Review Comment:
Data interlinking is a major inference in the setting of the Semantic Web. It allows finding identical resources among different datasets, and also, as a particular case, finding duplicate resources within a single dataset. Data interlinking tools are therefore fundamental for developing the Linked Open Data cloud (LOD), as well as for exploring/navigating within it, based on resources of interest.
Data interlinking builds on the notion of keys, which identify resources within a dataset. These keys are defined for classes of resources by some properties they have. Two distinct resources of a same class can then be stated equivalent if their descriptions intersect for some properties and/or are equal for some other properties.
Based on these keys, alignments (correspondences) between datasets can be found/set/enriched.
This paper starts by revisiting two mains notions of keys that have been used in the literature for data interlinking: S-keys and F-keys. S-keys, called here in-keys, state that two resources of a class are the same if their values on each key property intersect, while F-keys, called here eq-keys, impose that their values on each key property are equal.
Two trivial results are then provided: eq-keys are in-keys, and in-keys are eq-keys when the considered properties are functional.
These notions of in- and -eq keys are then generalized to that of keys, so that class resources can be identified with the behavior of in-keys for some properties, and that of eq-keys from some other properties.
Then, the paper studies data interlinking when keys are used in combination with alignments. It points out two simple results that allows finding links, using in- and eq-keys, between the resources of some class C in one dataset and these of another class D, known to be subsumed by C in the alignment, from another dataset.

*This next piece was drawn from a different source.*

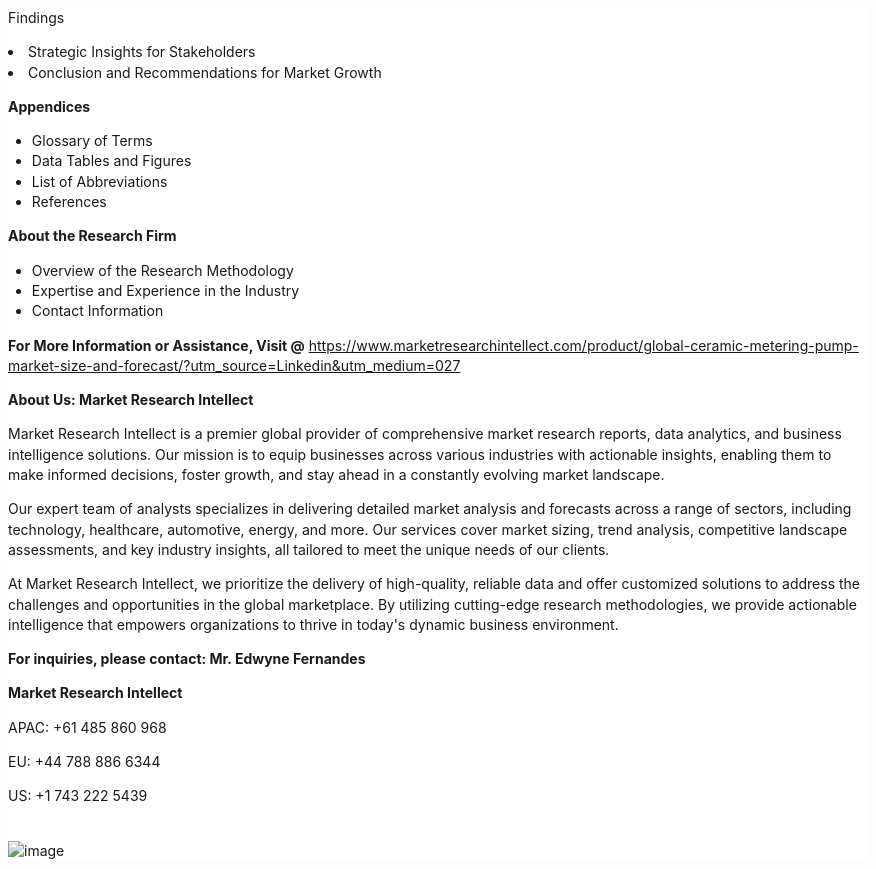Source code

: Findings</li><li>Strategic Insights for Stakeholders</li><li>Conclusion and Recommendations for Market Growth</li></ul><p><strong>Appendices</strong></p><ul><li>Glossary of Terms</li><li>Data Tables and Figures</li><li>List of Abbreviations</li><li>References</li></ul><p><strong>About the Research Firm</strong></p><ul><li>Overview of the Research Methodology</li><li>Expertise and Experience in the Industry</li><li>Contact Information</li></ul></div><div class="article-main__content" data-test-id="publishing-text-block"><p><span class="font-[700]"><strong>For More Information or Assistance, Visit @</strong>&nbsp;<a href="https://www.marketresearchintellect.com/product/global-ceramic-metering-pump-market-size-and-forecast/?utm_source=Linkedin&utm_medium=027">https://www.marketresearchintellect.com/product/global-ceramic-metering-pump-market-size-and-forecast/?utm_source=Linkedin&utm_medium=027</a></span></p><p><strong>About Us: Market Research Intellect</strong></p><p>Market Research Intellect is a premier global provider of comprehensive market research reports, data analytics, and business intelligence solutions. Our mission is to equip businesses across various industries with actionable insights, enabling them to make informed decisions, foster growth, and stay ahead in a constantly evolving market landscape.</p><p>Our expert team of analysts specializes in delivering detailed market analysis and forecasts across a range of sectors, including technology, healthcare, automotive, energy, and more. Our services cover market sizing, trend analysis, competitive landscape assessments, and key industry insights, all tailored to meet the unique needs of our clients.</p><p>At Market Research Intellect, we prioritize the delivery of high-quality, reliable data and offer customized solutions to address the challenges and opportunities in the global marketplace. By utilizing cutting-edge research methodologies, we provide actionable intelligence that empowers organizations to thrive in today's dynamic business environment.</p><p><strong>For inquiries, please contact: Mr. Edwyne Fernandes</strong></p><p><strong>Market Research Intellect</strong></p><p>APAC: +61 485 860 968</p><p>EU: +44 788 886 6344</p><p>US: +1 743 222 5439</p></div><div class="article-main__content" data-test-id="publishing-text-block">&nbsp;</div>
![image](https://github.com/user-attachments/assets/c30dda40-0250-4485-83bc-878f30817473)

Finally, this is the main part of the paper, link keys are introduced, compared with keys, and used for data interlinking.
Link keys generalize in- and -eq keys; they are used to establish that a class C resource is the same as a class D resource if their descriptions intersect or are equal wrt some properties. Various flavors of link keys are defined; they differ on whether the set properties used for the descriptions of C and D are keys (strong in- and eq-link keys), are not keys (weak in- and eq-link keys), or are not keys for C and D but for the linked resources (plain in- and eq-link keys).
Some simple results then follow, roughly eq-link keys are in-link keys, and in-link keys are eq-link keys when the considered properties are functional, as well as strong link keys are plain link keys, and plain linked keys are weak keys.
Expected relationships are then pointed out between link keys and keys.
The paper ends with two simple results that allows finding links, using weak in- and eq-link keys. Interestingly, it is pointed out that data interlinking with link keys is more general than with keys and alignments due to the use of properties that do not form keys for the class they describe.
Comments:
The paper studies the inference problem of data interlinking, which is central for the Semantic Web, especially for the development and use of the LOD cloud datasets.
The goal of the paper is to provide logical foundations for data interlinking with keys and link keys, but unfortunately, in my opinion, this goal is not met.
First, the paper is hard to read and follows because the writing is very technical, though the results (which are easy to understand) are simple. For instance, in the Introduction, the problem of data linking as well as the goal of the study, though important, are neither motivated nor exemplified in details. There is a deluge of variations of key notions, with non-intuitive names, with no idea about their meaning or purpose, etc and of technical results about them, that only specialists on the topic may catch. I think that part of the good examples used in the paper could be brought into the introduction to make it more digestible.
Second, the paper does not really provide logical foundations for data interlinking, but rather use description logics to show some ways of using keys to infer links between data. Further, all the provided technical results are easy to obtain and quite directly follow from the various definitions of keys.
Overall, in my opinion, the paper lacks in originality and significance of the results, and also suffers from the way it is written (more below), for a venue like SWJ.
Other comments:
- in- and eq-keys are introduced right from the start (abstract, introduction) with almost no intuition; we need to reach section 4 to understand that in- means intersection and eq- equality, just before the formal definitions. This should be said in the first place, to help having the meaning of what in- and eq-keys are.
- Propositions 1, 4. There is something wrong here. Every eq-key is a in-key, hence the left-hand and right-hand sides of \models should be switched, as every model of an eq-key is a model of the corresponding in-key.
- Propositions 2, 5. There is something wrong here. When properties are functional, an in-key is an eq-key, hence the left-hand and right-hand sides of \models should be switched, as every model of an in-key with functional properties is a model of the corresponding eq-key.
- Page 8. The notation {p_i}_{i=1}^k = {p_1,…,p_k} is introduced while it has been already been used.
- Beginning of Section 5. It must be said in the text that A is the alignment at hand.
|